Data listing
## START
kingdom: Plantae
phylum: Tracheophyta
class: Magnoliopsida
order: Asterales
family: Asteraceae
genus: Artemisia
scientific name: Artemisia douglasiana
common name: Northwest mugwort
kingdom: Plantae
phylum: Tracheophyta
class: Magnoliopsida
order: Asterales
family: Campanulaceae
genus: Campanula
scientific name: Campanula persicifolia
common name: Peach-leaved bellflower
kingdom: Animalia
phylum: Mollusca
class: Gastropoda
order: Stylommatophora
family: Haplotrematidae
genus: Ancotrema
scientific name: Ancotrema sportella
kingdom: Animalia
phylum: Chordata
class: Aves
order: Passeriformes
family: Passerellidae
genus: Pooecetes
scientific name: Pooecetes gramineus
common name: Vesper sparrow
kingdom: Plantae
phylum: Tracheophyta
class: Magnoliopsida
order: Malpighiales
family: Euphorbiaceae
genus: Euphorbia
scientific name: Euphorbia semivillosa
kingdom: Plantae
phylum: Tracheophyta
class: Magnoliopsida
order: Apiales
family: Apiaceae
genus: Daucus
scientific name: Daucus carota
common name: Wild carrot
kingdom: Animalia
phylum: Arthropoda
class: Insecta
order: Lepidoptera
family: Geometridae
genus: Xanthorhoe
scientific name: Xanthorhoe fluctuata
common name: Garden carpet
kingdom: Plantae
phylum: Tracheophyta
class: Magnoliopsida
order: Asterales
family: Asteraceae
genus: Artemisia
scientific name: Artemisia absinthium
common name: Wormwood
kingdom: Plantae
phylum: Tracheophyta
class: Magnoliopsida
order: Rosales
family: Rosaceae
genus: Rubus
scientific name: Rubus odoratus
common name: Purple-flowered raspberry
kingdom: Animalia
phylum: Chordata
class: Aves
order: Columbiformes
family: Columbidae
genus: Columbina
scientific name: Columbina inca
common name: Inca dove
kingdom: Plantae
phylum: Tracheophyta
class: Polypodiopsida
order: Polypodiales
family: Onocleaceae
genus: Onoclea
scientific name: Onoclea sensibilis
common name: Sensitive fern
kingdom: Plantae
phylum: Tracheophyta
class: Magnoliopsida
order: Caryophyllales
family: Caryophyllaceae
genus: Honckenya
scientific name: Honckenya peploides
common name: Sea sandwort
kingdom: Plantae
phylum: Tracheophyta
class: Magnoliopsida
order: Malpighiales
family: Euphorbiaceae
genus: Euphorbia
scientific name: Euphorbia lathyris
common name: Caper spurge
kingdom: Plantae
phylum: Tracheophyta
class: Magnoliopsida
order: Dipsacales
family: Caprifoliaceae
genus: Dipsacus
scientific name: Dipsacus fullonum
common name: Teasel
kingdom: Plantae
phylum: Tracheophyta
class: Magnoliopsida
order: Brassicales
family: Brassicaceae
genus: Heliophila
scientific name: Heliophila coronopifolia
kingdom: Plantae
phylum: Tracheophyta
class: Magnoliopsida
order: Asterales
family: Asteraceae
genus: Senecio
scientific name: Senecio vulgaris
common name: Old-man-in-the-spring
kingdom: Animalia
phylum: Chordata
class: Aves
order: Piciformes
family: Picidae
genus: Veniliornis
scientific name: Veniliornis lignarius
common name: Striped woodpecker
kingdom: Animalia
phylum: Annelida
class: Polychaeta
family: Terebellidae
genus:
## END
▶ _Instructions to follow_
Could you extract every line from the records above and reproduce each one unchanged?

▶ _Solution_
kingdom: Plantae
phylum: Tracheophyta
class: Magnoliopsida
order: Asterales
family: Asteraceae
genus: Artemisia
scientific name: Artemisia douglasiana
common name: Northwest mugwort
kingdom: Plantae
phylum: Tracheophyta
class: Magnoliopsida
order: Asterales
family: Campanulaceae
genus: Campanula
scientific name: Campanula persicifolia
common name: Peach-leaved bellflower
kingdom: Animalia
phylum: Mollusca
class: Gastropoda
order: Stylommatophora
family: Haplotrematidae
genus: Ancotrema
scientific name: Ancotrema sportella
kingdom: Animalia
phylum: Chordata
class: Aves
order: Passeriformes
family: Passerellidae
genus: Pooecetes
scientific name: Pooecetes gramineus
common name: Vesper sparrow
kingdom: Plantae
phylum: Tracheophyta
class: Magnoliopsida
order: Malpighiales
family: Euphorbiaceae
genus: Euphorbia
scientific name: Euphorbia semivillosa
kingdom: Plantae
phylum: Tracheophyta
class: Magnoliopsida
order: Apiales
family: Apiaceae
genus: Daucus
scientific name: Daucus carota
common name: Wild carrot
kingdom: Animalia
phylum: Arthropoda
class: Insecta
order: Lepidoptera
family: Geometridae
genus: Xanthorhoe
scientific name: Xanthorhoe fluctuata
common name: Garden carpet
kingdom: Plantae
phylum: Tracheophyta
class: Magnoliopsida
order: Asterales
family: Asteraceae
genus: Artemisia
scientific name: Artemisia absinthium
common name: Wormwood
kingdom: Plantae
phylum: Tracheophyta
class: Magnoliopsida
order: Rosales
family: Rosaceae
genus: Rubus
scientific name: Rubus odoratus
common name: Purple-flowered raspberry
kingdom: Animalia
phylum: Chordata
class: Aves
order: Columbiformes
family: Columbidae
genus: Columbina
scientific name: Columbina inca
common name: Inca dove
kingdom: Plantae
phylum: Tracheophyta
class: Polypodiopsida
order: Polypodiales
family: Onocleaceae
genus: Onoclea
scientific name: Onoclea sensibilis
common name: Sensitive fern
kingdom: Plantae
phylum: Tracheophyta
class: Magnoliopsida
order: Caryophyllales
family: Caryophyllaceae
genus: Honckenya
scientific name: Honckenya peploides
common name: Sea sandwort
kingdom: Plantae
phylum: Tracheophyta
class: Magnoliopsida
order: Malpighiales
family: Euphorbiaceae
genus: Euphorbia
scientific name: Euphorbia lathyris
common name: Caper spurge
kingdom: Plantae
phylum: Tracheophyta
class: Magnoliopsida
order: Dipsacales
family: Caprifoliaceae
genus: Dipsacus
scientific name: Dipsacus fullonum
common name: Teasel
kingdom: Plantae
phylum: Tracheophyta
class: Magnoliopsida
order: Brassicales
family: Brassicaceae
genus: Heliophila
scientific name: Heliophila coronopifolia
kingdom: Plantae
phylum: Tracheophyta
class: Magnoliopsida
order: Asterales
family: Asteraceae
genus: Senecio
scientific name: Senecio vulgaris
common name: Old-man-in-the-spring
kingdom: Animalia
phylum: Chordata
class: Aves
order: Piciformes
family: Picidae
genus: Veniliornis
scientific name: Veniliornis lignarius
common name: Striped woodpecker
kingdom: Animalia
phylum: Annelida
class: Polychaeta
family: Terebellidae
genus:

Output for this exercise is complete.